So the question is what to put for foreign tax paid on the US return ? Do I make an estimate of what HMRC will take?
I can appreciate the OP's point and it has always puzzled me. Even after seeing how a professional prepares a US return, I remain rather perplexed.
Suppose, for example, one has a newly opened UK bank account that pays its first annual interest, say £1,000, on 1 December 2015. Logically, one should record this on the 2015 1040 and take a foreign tax credit for the 20% UK tax which has been deducted at source by the bank. If the tax payer has UK marginal rate of 40%, and UK Self-assessment is then completed promptly, say in mid April 2016, then there will be a further 20% UK tax computed on this interest, but this is only a "tax accrued," and need not be paid until 31 January 2017. So should a tax credit to be taken on the 2016 1040 (if UK tax is paid in April 2016) or on the 2017 1040 (if paid 31/01/17), or can - as the OP suggests - this be taken as a credit on the 2015 1040, "by estimating"? I suppose that by paying the UK tax earlier than required, say May 15, then it can be marked down as paid on the 2015 1040 which you are going to file by June 15. I appreciate that there exist tax credit carry forward provisions, that can smooth this problem once the OP has been paying UK tax for a few years and has built up credits in all 1116 baskets, but the OP says this is the first year that he or she is back in the UK.
To complicate things further, there may have been a payment to HMRC made "on account" in January 2015 for tax that will be due for UK tax year 2015-16. Payments will be made 31/01/15 and 31/07/15. but it is hard to disentangle what part of the "on account" payment is for the higher rate tax that HMRC is estimating will be owed on the bank interest (if income were to turn out to be the same), and should this be taken as a credit on the 2015, or 2016, 1040?

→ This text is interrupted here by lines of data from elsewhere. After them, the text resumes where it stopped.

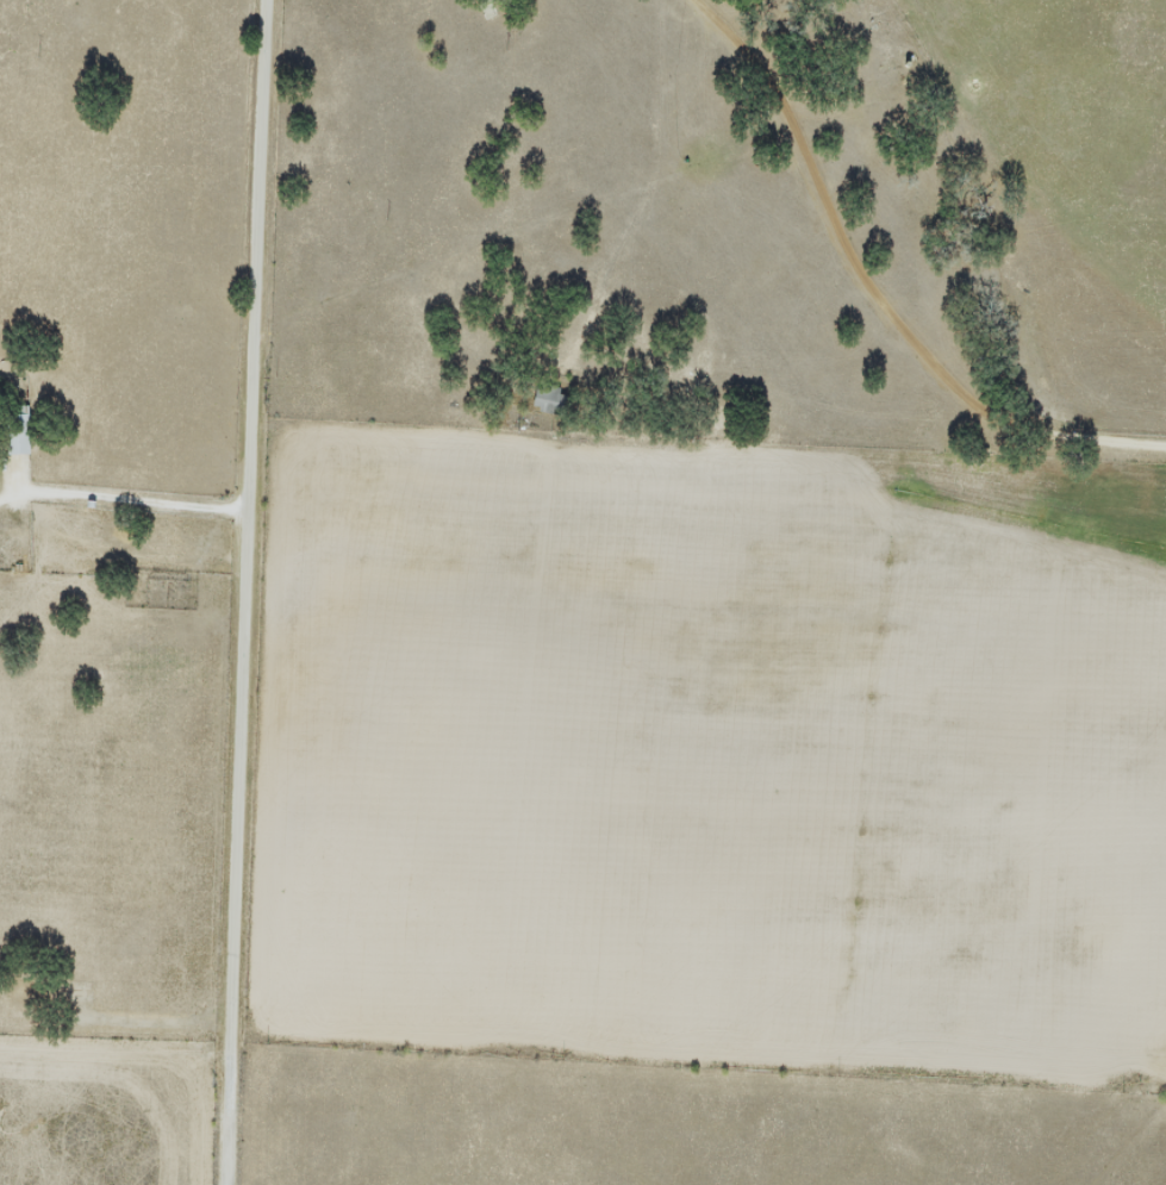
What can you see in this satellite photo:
road: (878, 292)
building: (549, 399)
building: (18, 430)
road: (246, 456)
road: (122, 498)
road: (249, 1049)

On top of all this there is the wrinkle that for the 40% marginal rate UK tax payer, tax on wages and bank interest both flow to Form 1116 (general basket). Suppose that in 2015-16 UK tax year someone has £10600+21785 wages and £15000 interest. She will pay 20% on the basic rate amount of 31785, and 40% on 5000. But what part of this is tax on wages and what part is tax on interest? Is the UK tax charge on wages 20% x 21785, and on interest 20% x 10000 + 40% x 5000? Or should the total tax be allocated between them proportionally? Does the interest now go on 1116 general or passive?